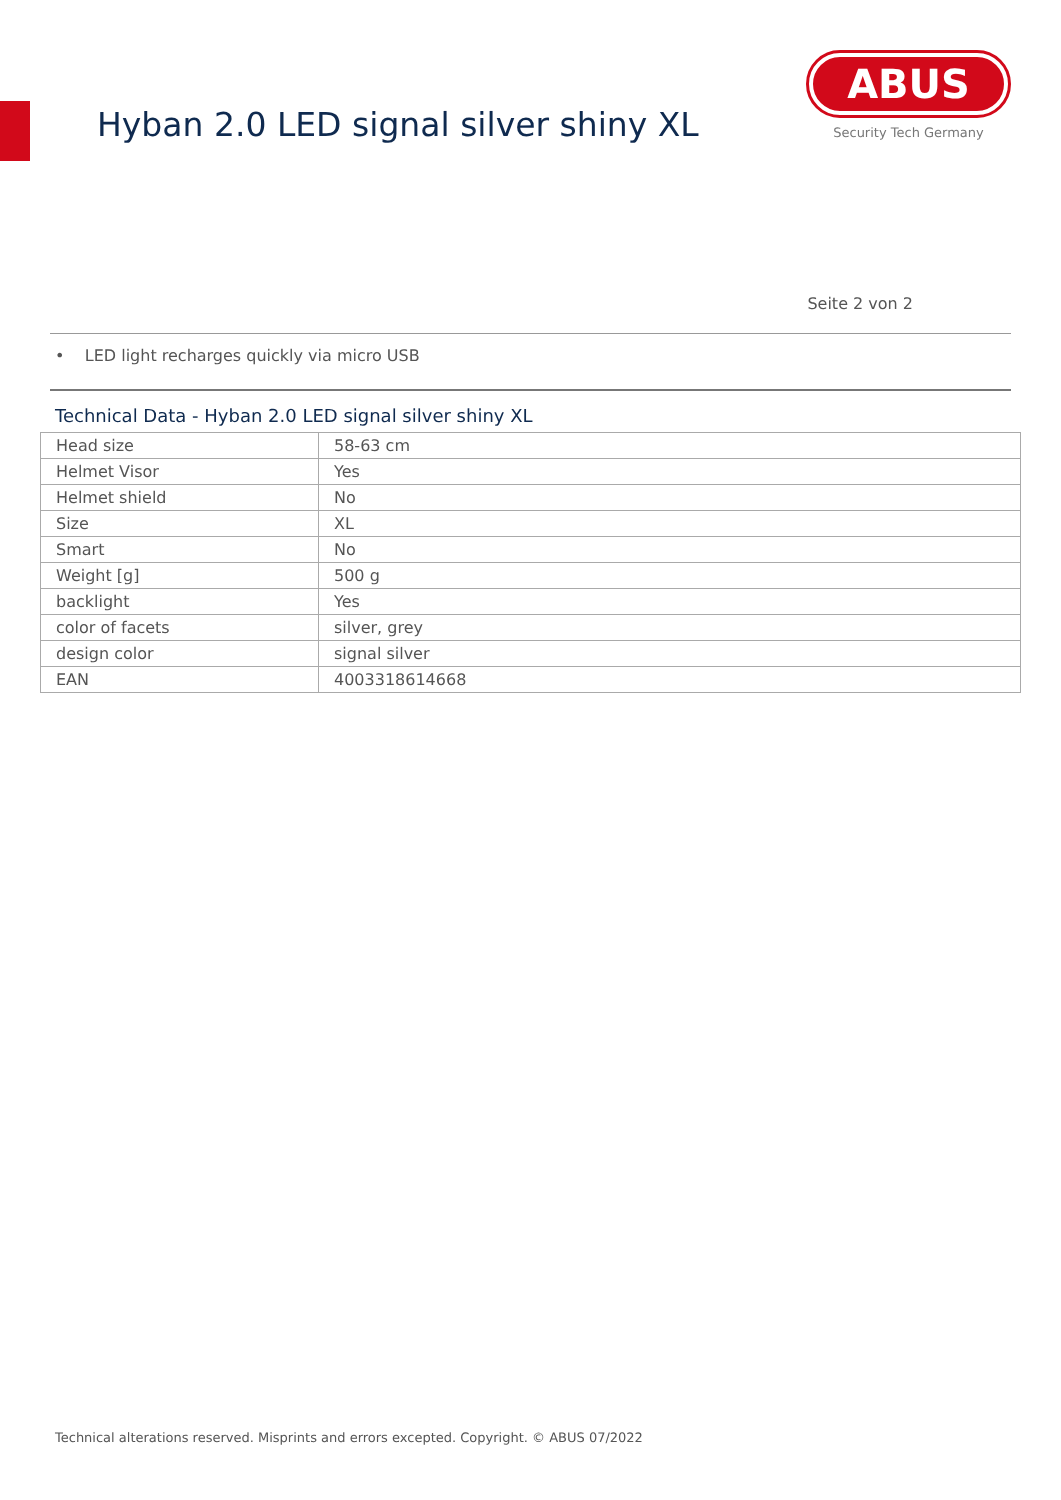Hyban 2.0 LED signal silver shiny XL
ABUS
Security Tech Germany
Seite 2 von 2
• LED light recharges quickly via micro USB
Technical Data - Hyban 2.0 LED signal silver shiny XL
| Head size | 58-63 cm |
| Helmet Visor | Yes |
| Helmet shield | No |
| Size | XL |
| Smart | No |
| Weight [g] | 500 g |
| backlight | Yes |
| color of facets | silver, grey |
| design color | signal silver |
| EAN | 4003318614668 |
Technical alterations reserved. Misprints and errors excepted. Copyright. © ABUS 07/2022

■ What this task involves
Count each line of the listing above that holds the string "Technical", and state that count without anything added.

■ Response to this exercise
2